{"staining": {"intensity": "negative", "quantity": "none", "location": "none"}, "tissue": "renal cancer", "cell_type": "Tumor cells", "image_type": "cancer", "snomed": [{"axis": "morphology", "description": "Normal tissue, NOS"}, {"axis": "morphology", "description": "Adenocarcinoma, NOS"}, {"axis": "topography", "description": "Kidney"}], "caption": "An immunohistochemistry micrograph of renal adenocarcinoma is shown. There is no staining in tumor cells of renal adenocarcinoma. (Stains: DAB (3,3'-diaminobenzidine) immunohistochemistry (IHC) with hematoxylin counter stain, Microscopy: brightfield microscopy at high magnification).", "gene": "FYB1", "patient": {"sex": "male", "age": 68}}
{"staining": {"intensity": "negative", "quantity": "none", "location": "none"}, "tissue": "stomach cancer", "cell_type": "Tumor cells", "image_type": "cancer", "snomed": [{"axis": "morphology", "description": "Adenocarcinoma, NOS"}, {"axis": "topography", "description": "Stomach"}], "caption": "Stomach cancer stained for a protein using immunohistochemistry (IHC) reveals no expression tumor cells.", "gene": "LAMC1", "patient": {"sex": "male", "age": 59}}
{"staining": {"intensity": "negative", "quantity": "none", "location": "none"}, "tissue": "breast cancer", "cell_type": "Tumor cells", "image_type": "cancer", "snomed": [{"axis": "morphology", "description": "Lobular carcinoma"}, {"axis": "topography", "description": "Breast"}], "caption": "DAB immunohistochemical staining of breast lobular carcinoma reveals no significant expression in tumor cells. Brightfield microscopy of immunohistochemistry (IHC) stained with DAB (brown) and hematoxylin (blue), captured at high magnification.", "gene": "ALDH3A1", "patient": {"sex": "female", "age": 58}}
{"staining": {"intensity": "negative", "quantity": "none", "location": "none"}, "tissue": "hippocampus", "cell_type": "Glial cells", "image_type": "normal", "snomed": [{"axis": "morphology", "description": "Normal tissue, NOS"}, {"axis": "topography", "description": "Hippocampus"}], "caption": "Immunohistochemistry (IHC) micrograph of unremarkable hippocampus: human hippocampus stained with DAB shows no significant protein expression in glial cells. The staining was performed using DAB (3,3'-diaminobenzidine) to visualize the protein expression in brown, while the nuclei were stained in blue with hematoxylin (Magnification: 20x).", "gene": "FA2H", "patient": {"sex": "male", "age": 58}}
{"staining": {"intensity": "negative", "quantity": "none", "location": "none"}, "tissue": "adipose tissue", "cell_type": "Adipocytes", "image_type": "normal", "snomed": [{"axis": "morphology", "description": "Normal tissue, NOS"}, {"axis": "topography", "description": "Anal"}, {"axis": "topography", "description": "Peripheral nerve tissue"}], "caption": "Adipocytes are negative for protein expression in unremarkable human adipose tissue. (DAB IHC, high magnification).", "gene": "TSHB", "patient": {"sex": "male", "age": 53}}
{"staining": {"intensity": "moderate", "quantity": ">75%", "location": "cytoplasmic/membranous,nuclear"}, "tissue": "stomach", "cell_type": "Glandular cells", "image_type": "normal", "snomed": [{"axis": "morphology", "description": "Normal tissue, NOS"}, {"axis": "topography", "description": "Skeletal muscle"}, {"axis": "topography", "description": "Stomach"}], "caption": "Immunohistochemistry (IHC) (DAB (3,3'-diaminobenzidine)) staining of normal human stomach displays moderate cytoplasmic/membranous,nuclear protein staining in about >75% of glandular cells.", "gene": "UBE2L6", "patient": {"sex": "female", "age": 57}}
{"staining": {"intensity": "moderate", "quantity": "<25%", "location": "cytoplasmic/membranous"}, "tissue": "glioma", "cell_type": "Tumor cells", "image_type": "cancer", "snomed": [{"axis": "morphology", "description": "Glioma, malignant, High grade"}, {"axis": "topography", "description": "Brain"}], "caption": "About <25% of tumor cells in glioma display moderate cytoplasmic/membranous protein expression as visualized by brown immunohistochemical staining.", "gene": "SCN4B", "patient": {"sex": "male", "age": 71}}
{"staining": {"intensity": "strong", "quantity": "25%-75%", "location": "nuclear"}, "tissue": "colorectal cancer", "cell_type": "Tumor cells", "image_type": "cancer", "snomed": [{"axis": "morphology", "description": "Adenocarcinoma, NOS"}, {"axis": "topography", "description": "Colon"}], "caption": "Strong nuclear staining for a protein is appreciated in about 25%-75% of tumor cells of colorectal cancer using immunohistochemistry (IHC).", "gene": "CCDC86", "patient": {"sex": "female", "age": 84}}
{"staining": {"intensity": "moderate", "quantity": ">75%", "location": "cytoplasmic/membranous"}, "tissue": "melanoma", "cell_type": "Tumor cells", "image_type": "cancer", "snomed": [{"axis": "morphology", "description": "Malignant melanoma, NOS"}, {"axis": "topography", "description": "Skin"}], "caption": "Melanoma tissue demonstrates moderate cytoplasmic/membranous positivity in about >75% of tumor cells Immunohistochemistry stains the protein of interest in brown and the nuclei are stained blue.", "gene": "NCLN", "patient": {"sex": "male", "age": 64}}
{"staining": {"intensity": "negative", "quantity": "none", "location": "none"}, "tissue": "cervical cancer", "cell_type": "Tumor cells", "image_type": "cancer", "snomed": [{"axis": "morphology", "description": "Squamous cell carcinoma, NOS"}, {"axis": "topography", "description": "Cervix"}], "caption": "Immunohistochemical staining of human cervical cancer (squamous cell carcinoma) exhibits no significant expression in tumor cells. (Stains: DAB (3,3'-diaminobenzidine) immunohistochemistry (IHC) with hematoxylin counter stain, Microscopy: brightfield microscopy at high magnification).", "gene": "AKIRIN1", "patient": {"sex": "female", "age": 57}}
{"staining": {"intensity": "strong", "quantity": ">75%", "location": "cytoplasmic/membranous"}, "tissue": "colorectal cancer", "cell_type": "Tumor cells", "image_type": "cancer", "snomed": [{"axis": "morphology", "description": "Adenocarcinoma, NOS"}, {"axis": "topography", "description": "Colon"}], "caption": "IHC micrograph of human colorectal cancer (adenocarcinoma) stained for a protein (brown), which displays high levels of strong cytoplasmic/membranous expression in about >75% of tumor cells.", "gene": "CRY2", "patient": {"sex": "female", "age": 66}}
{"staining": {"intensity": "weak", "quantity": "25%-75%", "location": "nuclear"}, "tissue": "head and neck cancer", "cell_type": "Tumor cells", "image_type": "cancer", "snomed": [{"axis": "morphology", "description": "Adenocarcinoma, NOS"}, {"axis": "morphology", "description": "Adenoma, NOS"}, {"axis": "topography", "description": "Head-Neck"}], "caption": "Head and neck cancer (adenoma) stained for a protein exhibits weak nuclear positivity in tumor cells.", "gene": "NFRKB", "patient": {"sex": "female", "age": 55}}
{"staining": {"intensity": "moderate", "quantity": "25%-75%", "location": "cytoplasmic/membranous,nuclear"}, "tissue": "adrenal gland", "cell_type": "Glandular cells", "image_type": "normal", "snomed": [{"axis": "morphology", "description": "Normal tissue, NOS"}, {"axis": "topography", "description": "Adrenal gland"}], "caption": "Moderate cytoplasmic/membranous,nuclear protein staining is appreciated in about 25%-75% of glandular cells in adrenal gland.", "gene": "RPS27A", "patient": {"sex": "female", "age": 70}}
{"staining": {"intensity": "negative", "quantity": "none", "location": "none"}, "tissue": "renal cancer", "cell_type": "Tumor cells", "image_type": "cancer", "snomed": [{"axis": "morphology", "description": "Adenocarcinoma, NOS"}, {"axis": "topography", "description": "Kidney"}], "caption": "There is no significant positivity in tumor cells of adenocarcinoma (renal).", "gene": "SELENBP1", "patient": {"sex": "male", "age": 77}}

-.-.-

_DIRECTIONS_. Give every line above again, word for word.

_EXERCISE SOLUTION_.
{"staining": {"intensity": "negative", "quantity": "none", "location": "none"}, "tissue": "renal cancer", "cell_type": "Tumor cells", "image_type": "cancer", "snomed": [{"axis": "morphology", "description": "Normal tissue, NOS"}, {"axis": "morphology", "description": "Adenocarcinoma, NOS"}, {"axis": "topography", "description": "Kidney"}], "caption": "An immunohistochemistry micrograph of renal adenocarcinoma is shown. There is no staining in tumor cells of renal adenocarcinoma. (Stains: DAB (3,3'-diaminobenzidine) immunohistochemistry (IHC) with hematoxylin counter stain, Microscopy: brightfield microscopy at high magnification).", "gene": "FYB1", "patient": {"sex": "male", "age": 68}}
{"staining": {"intensity": "negative", "quantity": "none", "location": "none"}, "tissue": "stomach cancer", "cell_type": "Tumor cells", "image_type": "cancer", "snomed": [{"axis": "morphology", "description": "Adenocarcinoma, NOS"}, {"axis": "topography", "description": "Stomach"}], "caption": "Stomach cancer stained for a protein using immunohistochemistry (IHC) reveals no expression tumor cells.", "gene": "LAMC1", "patient": {"sex": "male", "age": 59}}
{"staining": {"intensity": "negative", "quantity": "none", "location": "none"}, "tissue": "breast cancer", "cell_type": "Tumor cells", "image_type": "cancer", "snomed": [{"axis": "morphology", "description": "Lobular carcinoma"}, {"axis": "topography", "description": "Breast"}], "caption": "DAB immunohistochemical staining of breast lobular carcinoma reveals no significant expression in tumor cells. Brightfield microscopy of immunohistochemistry (IHC) stained with DAB (brown) and hematoxylin (blue), captured at high magnification.", "gene": "ALDH3A1", "patient": {"sex": "female", "age": 58}}
{"staining": {"intensity": "negative", "quantity": "none", "location": "none"}, "tissue": "hippocampus", "cell_type": "Glial cells", "image_type": "normal", "snomed": [{"axis": "morphology", "description": "Normal tissue, NOS"}, {"axis": "topography", "description": "Hippocampus"}], "caption": "Immunohistochemistry (IHC) micrograph of unremarkable hippocampus: human hippocampus stained with DAB shows no significant protein expression in glial cells. The staining was performed using DAB (3,3'-diaminobenzidine) to visualize the protein expression in brown, while the nuclei were stained in blue with hematoxylin (Magnification: 20x).", "gene": "FA2H", "patient": {"sex": "male", "age": 58}}
{"staining": {"intensity": "negative", "quantity": "none", "location": "none"}, "tissue": "adipose tissue", "cell_type": "Adipocytes", "image_type": "normal", "snomed": [{"axis": "morphology", "description": "Normal tissue, NOS"}, {"axis": "topography", "description": "Anal"}, {"axis": "topography", "description": "Peripheral nerve tissue"}], "caption": "Adipocytes are negative for protein expression in unremarkable human adipose tissue. (DAB IHC, high magnification).", "gene": "TSHB", "patient": {"sex": "male", "age": 53}}
{"staining": {"intensity": "moderate", "quantity": ">75%", "location": "cytoplasmic/membranous,nuclear"}, "tissue": "stomach", "cell_type": "Glandular cells", "image_type": "normal", "snomed": [{"axis": "morphology", "description": "Normal tissue, NOS"}, {"axis": "topography", "description": "Skeletal muscle"}, {"axis": "topography", "description": "Stomach"}], "caption": "Immunohistochemistry (IHC) (DAB (3,3'-diaminobenzidine)) staining of normal human stomach displays moderate cytoplasmic/membranous,nuclear protein staining in about >75% of glandular cells.", "gene": "UBE2L6", "patient": {"sex": "female", "age": 57}}
{"staining": {"intensity": "moderate", "quantity": "<25%", "location": "cytoplasmic/membranous"}, "tissue": "glioma", "cell_type": "Tumor cells", "image_type": "cancer", "snomed": [{"axis": "morphology", "description": "Glioma, malignant, High grade"}, {"axis": "topography", "description": "Brain"}], "caption": "About <25% of tumor cells in glioma display moderate cytoplasmic/membranous protein expression as visualized by brown immunohistochemical staining.", "gene": "SCN4B", "patient": {"sex": "male", "age": 71}}
{"staining": {"intensity": "strong", "quantity": "25%-75%", "location": "nuclear"}, "tissue": "colorectal cancer", "cell_type": "Tumor cells", "image_type": "cancer", "snomed": [{"axis": "morphology", "description": "Adenocarcinoma, NOS"}, {"axis": "topography", "description": "Colon"}], "caption": "Strong nuclear staining for a protein is appreciated in about 25%-75% of tumor cells of colorectal cancer using immunohistochemistry (IHC).", "gene": "CCDC86", "patient": {"sex": "female", "age": 84}}
{"staining": {"intensity": "moderate", "quantity": ">75%", "location": "cytoplasmic/membranous"}, "tissue": "melanoma", "cell_type": "Tumor cells", "image_type": "cancer", "snomed": [{"axis": "morphology", "description": "Malignant melanoma, NOS"}, {"axis": "topography", "description": "Skin"}], "caption": "Melanoma tissue demonstrates moderate cytoplasmic/membranous positivity in about >75% of tumor cells Immunohistochemistry stains the protein of interest in brown and the nuclei are stained blue.", "gene": "NCLN", "patient": {"sex": "male", "age": 64}}
{"staining": {"intensity": "negative", "quantity": "none", "location": "none"}, "tissue": "cervical cancer", "cell_type": "Tumor cells", "image_type": "cancer", "snomed": [{"axis": "morphology", "description": "Squamous cell carcinoma, NOS"}, {"axis": "topography", "description": "Cervix"}], "caption": "Immunohistochemical staining of human cervical cancer (squamous cell carcinoma) exhibits no significant expression in tumor cells. (Stains: DAB (3,3'-diaminobenzidine) immunohistochemistry (IHC) with hematoxylin counter stain, Microscopy: brightfield microscopy at high magnification).", "gene": "AKIRIN1", "patient": {"sex": "female", "age": 57}}
{"staining": {"intensity": "strong", "quantity": ">75%", "location": "cytoplasmic/membranous"}, "tissue": "colorectal cancer", "cell_type": "Tumor cells", "image_type": "cancer", "snomed": [{"axis": "morphology", "description": "Adenocarcinoma, NOS"}, {"axis": "topography", "description": "Colon"}], "caption": "IHC micrograph of human colorectal cancer (adenocarcinoma) stained for a protein (brown), which displays high levels of strong cytoplasmic/membranous expression in about >75% of tumor cells.", "gene": "CRY2", "patient": {"sex": "female", "age": 66}}
{"staining": {"intensity": "weak", "quantity": "25%-75%", "location": "nuclear"}, "tissue": "head and neck cancer", "cell_type": "Tumor cells", "image_type": "cancer", "snomed": [{"axis": "morphology", "description": "Adenocarcinoma, NOS"}, {"axis": "morphology", "description": "Adenoma, NOS"}, {"axis": "topography", "description": "Head-Neck"}], "caption": "Head and neck cancer (adenoma) stained for a protein exhibits weak nuclear positivity in tumor cells.", "gene": "NFRKB", "patient": {"sex": "female", "age": 55}}
{"staining": {"intensity": "moderate", "quantity": "25%-75%", "location": "cytoplasmic/membranous,nuclear"}, "tissue": "adrenal gland", "cell_type": "Glandular cells", "image_type": "normal", "snomed": [{"axis": "morphology", "description": "Normal tissue, NOS"}, {"axis": "topography", "description": "Adrenal gland"}], "caption": "Moderate cytoplasmic/membranous,nuclear protein staining is appreciated in about 25%-75% of glandular cells in adrenal gland.", "gene": "RPS27A", "patient": {"sex": "female", "age": 70}}
{"staining": {"intensity": "negative", "quantity": "none", "location": "none"}, "tissue": "renal cancer", "cell_type": "Tumor cells", "image_type": "cancer", "snomed": [{"axis": "morphology", "description": "Adenocarcinoma, NOS"}, {"axis": "topography", "description": "Kidney"}], "caption": "There is no significant positivity in tumor cells of adenocarcinoma (renal).", "gene": "SELENBP1", "patient": {"sex": "male", "age": 77}}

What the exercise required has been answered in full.